### Your instructions
Retype the lines below exactly, but only those from the line that has "left eye: (368, 246)" through the line that has "right hip: (103, 298)". Omit every picture.

### Available data

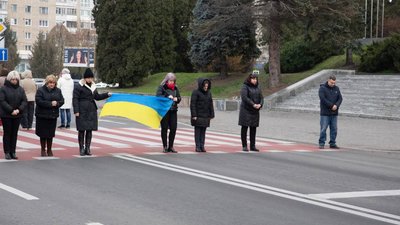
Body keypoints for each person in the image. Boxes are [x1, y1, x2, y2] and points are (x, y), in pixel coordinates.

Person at [73, 68, 111, 156]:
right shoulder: (79, 86)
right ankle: (81, 148)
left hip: (91, 110)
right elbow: (75, 99)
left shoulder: (93, 86)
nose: (90, 79)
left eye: (91, 78)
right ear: (85, 78)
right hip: (82, 110)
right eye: (88, 78)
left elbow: (97, 97)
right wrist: (76, 111)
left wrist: (107, 94)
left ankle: (88, 148)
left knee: (89, 130)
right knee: (82, 130)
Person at [0, 71, 27, 160]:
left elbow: (24, 101)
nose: (14, 81)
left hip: (17, 114)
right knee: (7, 133)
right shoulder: (3, 89)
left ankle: (13, 151)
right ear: (9, 79)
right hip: (6, 115)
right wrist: (11, 110)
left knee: (14, 134)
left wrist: (19, 109)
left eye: (16, 79)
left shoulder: (20, 89)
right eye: (13, 79)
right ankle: (7, 152)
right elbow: (2, 101)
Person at [35, 75, 64, 157]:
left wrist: (57, 103)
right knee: (43, 134)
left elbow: (62, 100)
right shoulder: (41, 90)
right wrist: (50, 103)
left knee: (50, 134)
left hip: (52, 115)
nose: (52, 84)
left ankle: (49, 149)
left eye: (53, 83)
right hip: (42, 115)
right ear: (47, 83)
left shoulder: (58, 91)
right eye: (50, 83)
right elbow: (39, 101)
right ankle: (43, 149)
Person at [156, 72, 181, 153]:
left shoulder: (176, 88)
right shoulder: (162, 87)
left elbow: (179, 97)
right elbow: (158, 96)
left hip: (173, 110)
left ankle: (171, 146)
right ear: (167, 80)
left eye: (173, 81)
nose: (171, 82)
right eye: (170, 81)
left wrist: (177, 99)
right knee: (164, 128)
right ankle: (165, 146)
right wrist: (167, 96)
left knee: (173, 128)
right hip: (165, 111)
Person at [238, 73, 263, 152]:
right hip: (246, 110)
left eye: (256, 79)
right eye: (253, 79)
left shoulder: (258, 87)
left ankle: (253, 145)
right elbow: (245, 97)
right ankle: (244, 145)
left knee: (253, 128)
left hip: (255, 111)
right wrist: (253, 104)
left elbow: (261, 97)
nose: (255, 80)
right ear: (249, 79)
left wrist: (260, 104)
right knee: (244, 127)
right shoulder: (245, 86)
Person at [190, 78, 214, 152]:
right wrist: (194, 115)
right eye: (204, 86)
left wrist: (211, 114)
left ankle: (202, 146)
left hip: (206, 115)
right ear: (201, 85)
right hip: (198, 115)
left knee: (203, 131)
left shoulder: (209, 93)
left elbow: (211, 104)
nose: (206, 88)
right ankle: (198, 146)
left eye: (207, 86)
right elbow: (192, 104)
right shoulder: (195, 92)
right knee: (198, 132)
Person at [318, 75, 343, 149]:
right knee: (323, 128)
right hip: (325, 113)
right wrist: (331, 106)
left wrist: (336, 105)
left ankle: (332, 143)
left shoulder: (337, 88)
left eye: (334, 83)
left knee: (334, 128)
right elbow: (323, 99)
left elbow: (340, 98)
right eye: (332, 83)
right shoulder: (322, 88)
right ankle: (321, 143)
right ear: (328, 80)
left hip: (334, 113)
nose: (333, 84)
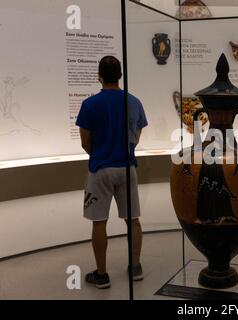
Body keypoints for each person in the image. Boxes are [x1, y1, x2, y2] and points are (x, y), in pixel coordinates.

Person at [76, 56, 148, 289]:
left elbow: (85, 143)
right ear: (120, 75)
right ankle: (135, 266)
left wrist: (100, 153)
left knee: (99, 223)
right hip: (127, 166)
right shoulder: (134, 101)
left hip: (100, 168)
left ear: (99, 75)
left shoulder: (90, 104)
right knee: (133, 220)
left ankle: (102, 274)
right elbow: (136, 136)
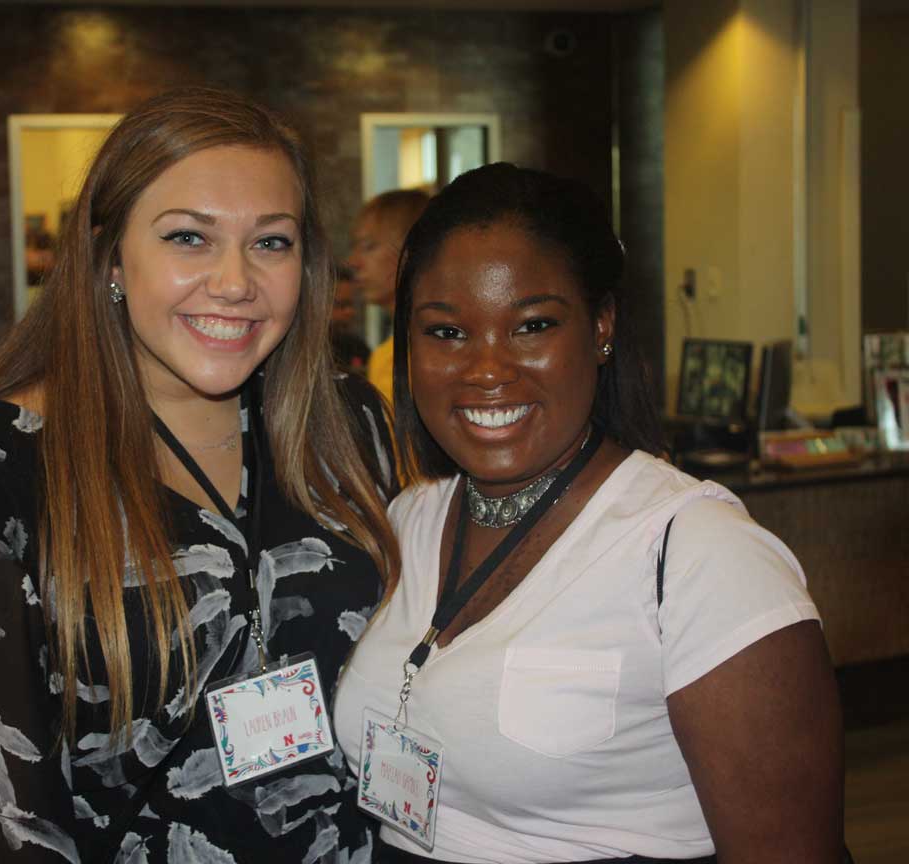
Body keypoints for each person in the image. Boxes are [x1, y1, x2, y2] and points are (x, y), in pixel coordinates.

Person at [0, 88, 401, 863]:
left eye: (271, 243)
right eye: (189, 238)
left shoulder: (347, 427)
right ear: (109, 259)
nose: (235, 281)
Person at [334, 163, 844, 863]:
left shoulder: (697, 553)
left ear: (601, 326)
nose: (486, 369)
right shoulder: (406, 520)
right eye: (447, 333)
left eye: (531, 325)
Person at [346, 188, 430, 403]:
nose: (353, 262)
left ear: (411, 250)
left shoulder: (412, 357)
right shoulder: (390, 354)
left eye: (368, 246)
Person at [330, 266, 372, 374]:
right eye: (341, 305)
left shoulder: (358, 348)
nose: (350, 312)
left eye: (352, 305)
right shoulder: (298, 353)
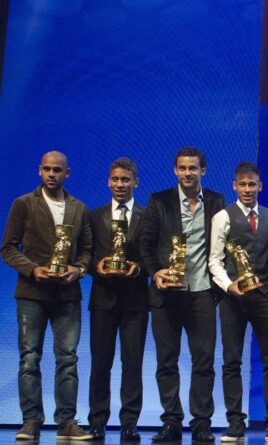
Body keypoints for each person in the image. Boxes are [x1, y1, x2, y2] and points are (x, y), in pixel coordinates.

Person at [1, 151, 93, 440]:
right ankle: (31, 420)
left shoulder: (79, 208)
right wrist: (33, 270)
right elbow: (8, 248)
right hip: (32, 293)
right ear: (39, 171)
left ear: (68, 173)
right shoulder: (24, 204)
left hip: (67, 295)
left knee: (68, 358)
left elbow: (88, 251)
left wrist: (78, 270)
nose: (52, 174)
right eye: (47, 169)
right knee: (30, 358)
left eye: (57, 170)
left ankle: (66, 422)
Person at [139, 147, 226, 442]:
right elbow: (145, 244)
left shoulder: (216, 202)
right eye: (182, 168)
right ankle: (171, 421)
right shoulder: (159, 201)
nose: (188, 173)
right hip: (166, 295)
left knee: (204, 361)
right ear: (175, 171)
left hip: (202, 292)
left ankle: (201, 422)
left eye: (193, 168)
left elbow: (224, 247)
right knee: (167, 360)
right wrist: (156, 272)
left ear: (203, 170)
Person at [208, 161, 268, 442]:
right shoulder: (223, 217)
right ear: (234, 186)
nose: (247, 190)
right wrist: (229, 286)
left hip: (264, 295)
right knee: (232, 360)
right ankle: (234, 422)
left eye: (251, 184)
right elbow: (214, 261)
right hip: (233, 298)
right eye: (242, 185)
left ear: (260, 186)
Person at [86, 158, 148, 441]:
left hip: (136, 300)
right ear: (108, 182)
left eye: (126, 180)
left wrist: (139, 268)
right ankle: (97, 420)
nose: (120, 184)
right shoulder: (94, 215)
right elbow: (84, 253)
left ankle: (129, 421)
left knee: (132, 363)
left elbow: (154, 256)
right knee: (100, 362)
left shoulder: (148, 217)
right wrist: (94, 267)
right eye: (115, 179)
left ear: (135, 182)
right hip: (103, 298)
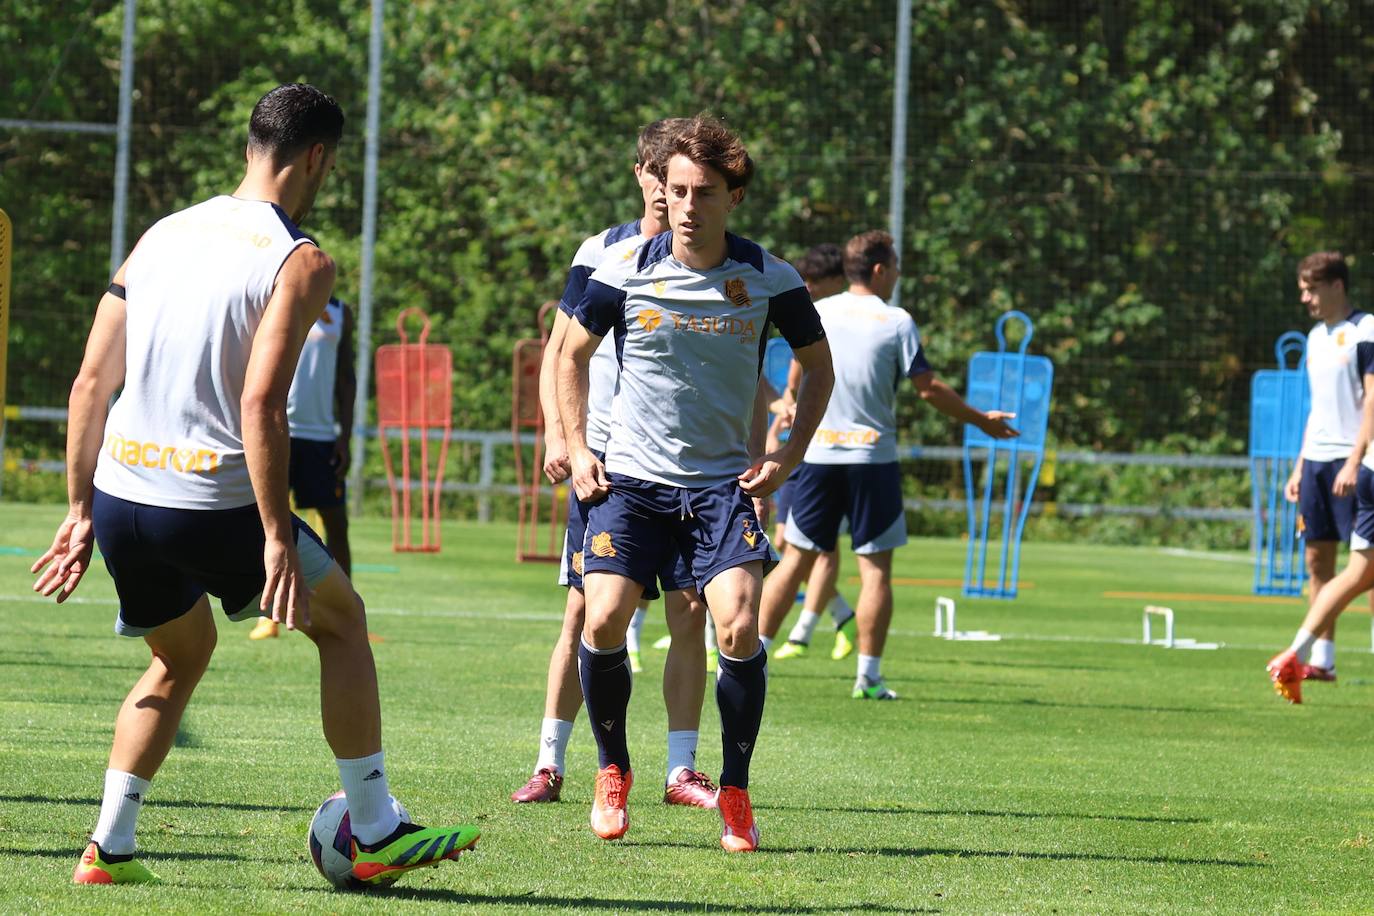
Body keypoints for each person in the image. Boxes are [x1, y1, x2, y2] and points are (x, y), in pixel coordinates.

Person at [30, 83, 477, 886]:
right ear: (318, 160)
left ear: (249, 147)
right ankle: (373, 828)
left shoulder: (161, 234)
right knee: (342, 622)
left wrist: (77, 508)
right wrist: (277, 532)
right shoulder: (300, 258)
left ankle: (109, 847)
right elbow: (262, 403)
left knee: (179, 654)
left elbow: (90, 383)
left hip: (123, 496)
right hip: (209, 502)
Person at [559, 114, 835, 852]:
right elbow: (569, 357)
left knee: (739, 624)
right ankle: (612, 769)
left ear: (732, 197)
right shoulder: (623, 268)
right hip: (631, 483)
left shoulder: (770, 279)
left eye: (703, 192)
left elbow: (821, 370)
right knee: (601, 619)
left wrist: (788, 455)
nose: (686, 206)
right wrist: (578, 446)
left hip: (718, 488)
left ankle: (735, 790)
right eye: (677, 190)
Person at [512, 118, 720, 810]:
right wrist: (561, 440)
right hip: (605, 466)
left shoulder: (711, 260)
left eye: (680, 180)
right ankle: (550, 763)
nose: (669, 192)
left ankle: (680, 769)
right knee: (583, 615)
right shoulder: (603, 252)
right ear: (640, 175)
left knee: (691, 610)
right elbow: (559, 351)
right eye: (658, 177)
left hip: (685, 468)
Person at [756, 230, 1018, 700]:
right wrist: (980, 421)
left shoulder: (821, 310)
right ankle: (868, 678)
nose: (896, 275)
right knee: (874, 571)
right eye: (895, 266)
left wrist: (789, 403)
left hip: (816, 456)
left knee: (794, 562)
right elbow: (929, 388)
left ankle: (750, 663)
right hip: (872, 461)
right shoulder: (896, 320)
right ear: (879, 270)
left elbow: (799, 365)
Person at [1269, 252, 1374, 702]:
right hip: (1316, 461)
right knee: (1319, 562)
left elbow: (1371, 400)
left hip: (1355, 463)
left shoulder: (1365, 330)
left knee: (1365, 568)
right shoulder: (1314, 338)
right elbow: (1316, 409)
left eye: (1311, 289)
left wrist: (1355, 458)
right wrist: (1299, 465)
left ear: (1336, 285)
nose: (1306, 298)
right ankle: (1322, 660)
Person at [768, 243, 857, 662]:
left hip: (832, 450)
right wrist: (783, 409)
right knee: (789, 543)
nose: (805, 289)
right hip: (801, 446)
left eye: (813, 284)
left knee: (817, 546)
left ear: (836, 283)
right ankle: (843, 617)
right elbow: (794, 381)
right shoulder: (805, 321)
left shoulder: (847, 321)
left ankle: (803, 633)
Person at [249, 292, 356, 639]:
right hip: (276, 429)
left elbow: (346, 377)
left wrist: (345, 437)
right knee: (262, 522)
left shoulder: (340, 312)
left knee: (336, 522)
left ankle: (348, 609)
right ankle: (268, 614)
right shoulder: (273, 300)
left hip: (321, 437)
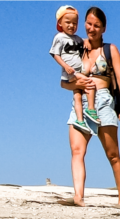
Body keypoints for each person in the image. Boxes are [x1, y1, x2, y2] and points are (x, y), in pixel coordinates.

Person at [60, 6, 120, 208]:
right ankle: (78, 197)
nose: (92, 28)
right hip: (80, 103)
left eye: (96, 25)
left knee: (113, 154)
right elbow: (63, 82)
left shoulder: (110, 49)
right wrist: (77, 84)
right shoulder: (76, 47)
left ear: (104, 28)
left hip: (103, 101)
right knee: (77, 151)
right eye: (89, 24)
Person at [50, 5, 97, 135]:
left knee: (77, 96)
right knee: (90, 83)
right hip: (71, 72)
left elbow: (85, 42)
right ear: (60, 23)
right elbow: (55, 54)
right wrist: (65, 66)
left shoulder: (77, 39)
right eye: (68, 22)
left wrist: (87, 41)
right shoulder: (59, 37)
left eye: (74, 23)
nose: (71, 26)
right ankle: (91, 109)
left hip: (78, 71)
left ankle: (80, 120)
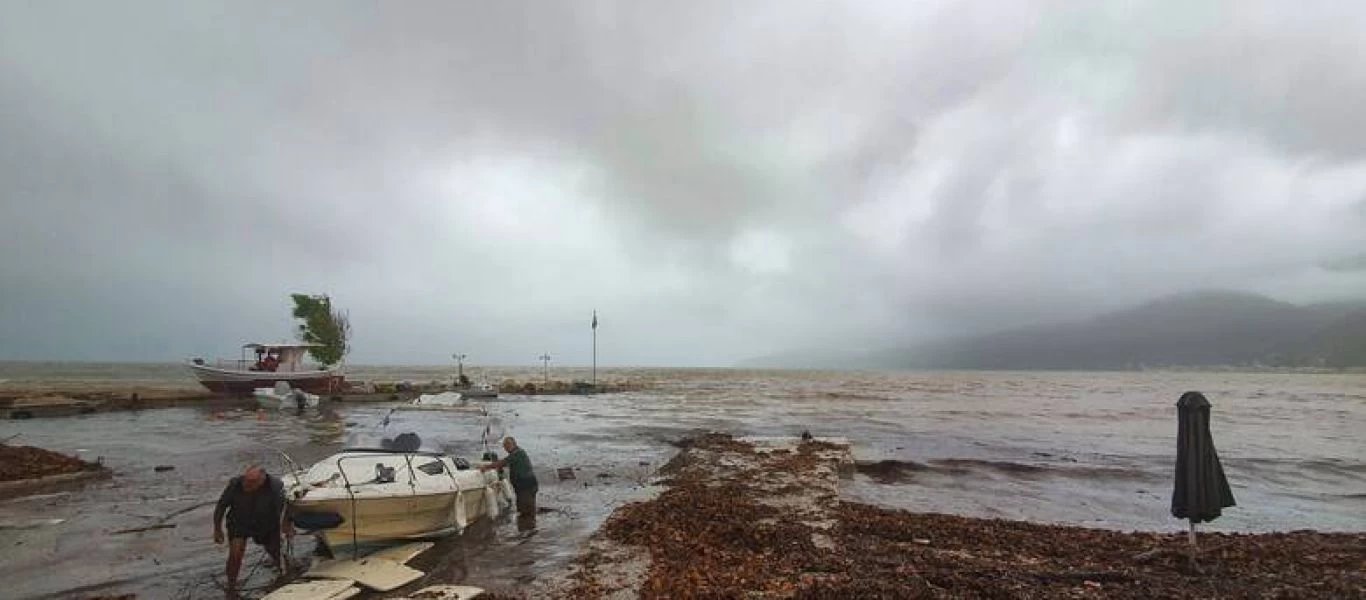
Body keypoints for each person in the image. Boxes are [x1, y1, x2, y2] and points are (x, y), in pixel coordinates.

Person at [213, 465, 293, 591]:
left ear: (261, 481)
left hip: (266, 523)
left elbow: (287, 508)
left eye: (251, 483)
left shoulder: (275, 487)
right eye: (245, 480)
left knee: (274, 550)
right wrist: (217, 529)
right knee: (235, 554)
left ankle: (285, 572)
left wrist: (286, 525)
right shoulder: (235, 484)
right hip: (239, 522)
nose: (246, 485)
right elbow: (221, 506)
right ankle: (231, 587)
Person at [480, 437, 538, 516]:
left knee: (526, 509)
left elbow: (503, 462)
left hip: (526, 485)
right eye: (504, 446)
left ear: (512, 444)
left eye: (506, 446)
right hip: (524, 486)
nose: (505, 448)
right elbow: (505, 463)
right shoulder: (516, 453)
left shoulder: (517, 453)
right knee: (524, 507)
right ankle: (528, 524)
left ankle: (529, 525)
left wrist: (486, 467)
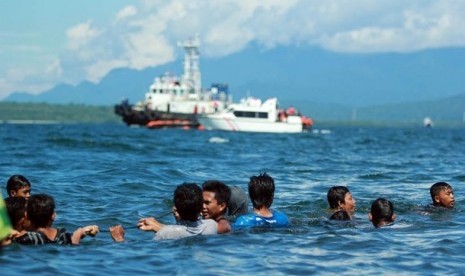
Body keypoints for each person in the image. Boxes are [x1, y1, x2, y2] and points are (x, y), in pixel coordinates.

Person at [111, 183, 217, 241]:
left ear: (176, 208)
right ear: (201, 207)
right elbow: (186, 231)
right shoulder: (212, 225)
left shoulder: (164, 234)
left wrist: (119, 239)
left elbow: (145, 259)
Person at [13, 194, 99, 245]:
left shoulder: (27, 238)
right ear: (53, 216)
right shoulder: (64, 236)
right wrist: (80, 233)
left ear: (27, 216)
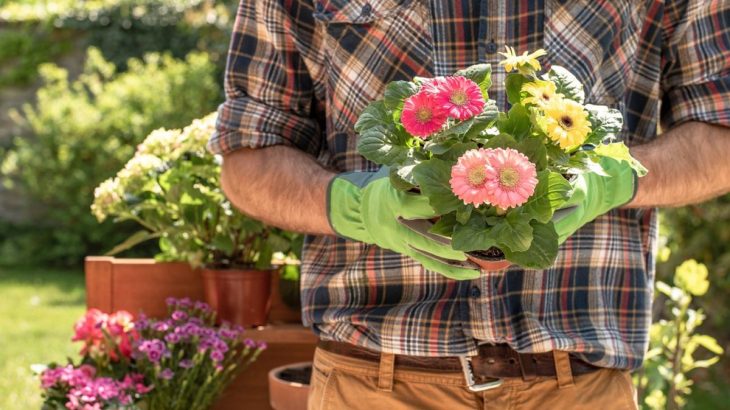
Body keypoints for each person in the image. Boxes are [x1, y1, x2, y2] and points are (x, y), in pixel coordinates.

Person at [209, 1, 730, 408]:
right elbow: (249, 154)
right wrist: (352, 204)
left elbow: (719, 133)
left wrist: (615, 177)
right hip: (373, 384)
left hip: (578, 389)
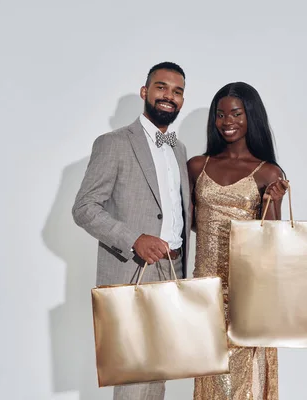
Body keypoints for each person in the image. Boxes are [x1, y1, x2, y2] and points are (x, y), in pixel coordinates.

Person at [72, 61, 191, 400]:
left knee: (159, 373)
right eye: (161, 87)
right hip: (133, 271)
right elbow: (84, 208)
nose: (169, 96)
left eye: (177, 91)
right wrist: (134, 239)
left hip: (173, 270)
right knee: (135, 376)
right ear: (145, 92)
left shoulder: (178, 149)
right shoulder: (114, 143)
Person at [187, 82, 289, 400]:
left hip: (248, 292)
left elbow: (271, 238)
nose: (227, 121)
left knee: (245, 385)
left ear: (250, 117)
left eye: (235, 113)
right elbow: (190, 225)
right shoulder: (196, 166)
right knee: (211, 382)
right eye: (220, 114)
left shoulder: (267, 172)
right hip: (205, 292)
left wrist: (275, 203)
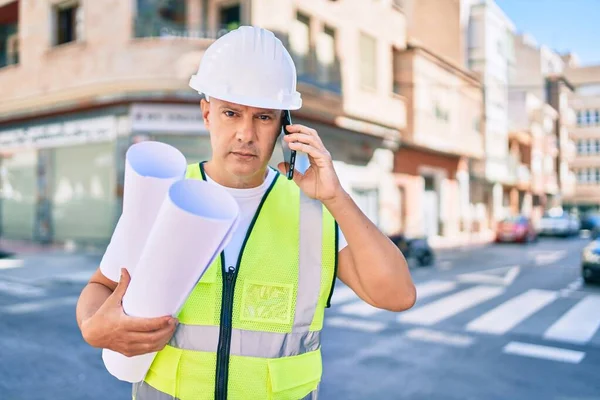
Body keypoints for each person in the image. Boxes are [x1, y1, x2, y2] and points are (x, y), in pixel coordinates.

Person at [76, 25, 416, 400]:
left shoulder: (312, 210)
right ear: (207, 113)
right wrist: (93, 328)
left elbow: (397, 295)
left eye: (264, 117)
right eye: (231, 113)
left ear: (284, 126)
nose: (245, 133)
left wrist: (336, 197)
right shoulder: (166, 194)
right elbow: (101, 286)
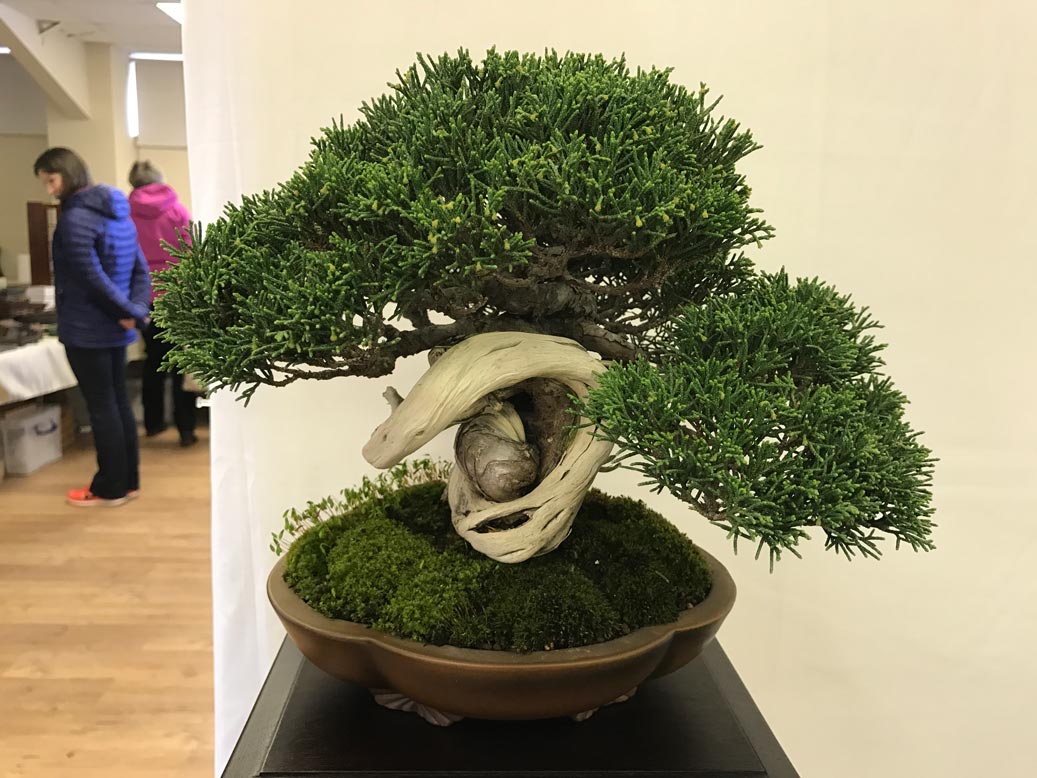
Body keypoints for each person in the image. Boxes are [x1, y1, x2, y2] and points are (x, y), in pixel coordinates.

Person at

### Reply to the exercise
left eye: (368, 246)
Person at [330, 266, 372, 374]:
right eye: (341, 305)
left shoulder: (358, 348)
nose: (350, 312)
left eye: (352, 305)
right shoulder: (298, 353)
Body keypoints for each person in the image. Boxes are [x1, y1, x2, y2] and points are (x, y), in pixel coordinates.

Person at [1, 151, 93, 440]:
right ankle: (31, 420)
left shoulder: (79, 208)
right wrist: (33, 270)
right elbow: (8, 248)
right hip: (32, 293)
right ear: (39, 171)
left ear: (68, 173)
right shoulder: (24, 204)
left hip: (67, 295)
left knee: (68, 358)
left elbow: (88, 251)
left wrist: (78, 270)
nose: (52, 174)
right eye: (47, 169)
right knee: (30, 358)
left eye: (57, 170)
left ankle: (66, 422)
Person at [139, 147, 226, 442]:
right elbow: (145, 244)
left shoulder: (216, 202)
right eye: (182, 168)
right ankle: (171, 421)
right shoulder: (159, 201)
nose: (188, 173)
right hip: (166, 295)
left knee: (204, 361)
right ear: (175, 171)
left hip: (202, 292)
left ankle: (201, 422)
left eye: (193, 168)
left elbow: (224, 247)
right knee: (167, 360)
right wrist: (156, 272)
left ear: (203, 170)
Person at [208, 161, 268, 442]:
right shoulder: (223, 217)
right ear: (234, 186)
nose: (247, 190)
right wrist: (229, 286)
left hip: (264, 295)
right knee: (232, 360)
right ankle: (234, 422)
left eye: (251, 184)
right elbow: (214, 261)
right hip: (233, 298)
right eye: (242, 185)
left ear: (260, 186)
Person at [86, 158, 148, 441]:
left hip: (136, 300)
right ear: (108, 182)
left eye: (126, 180)
left wrist: (139, 268)
right ankle: (97, 420)
nose: (120, 184)
right shoulder: (94, 215)
right elbow: (84, 253)
left ankle: (129, 421)
left knee: (132, 363)
left elbow: (154, 256)
right knee: (100, 362)
left shoulder: (148, 217)
right wrist: (94, 267)
right eye: (115, 179)
left ear: (135, 182)
right hip: (103, 298)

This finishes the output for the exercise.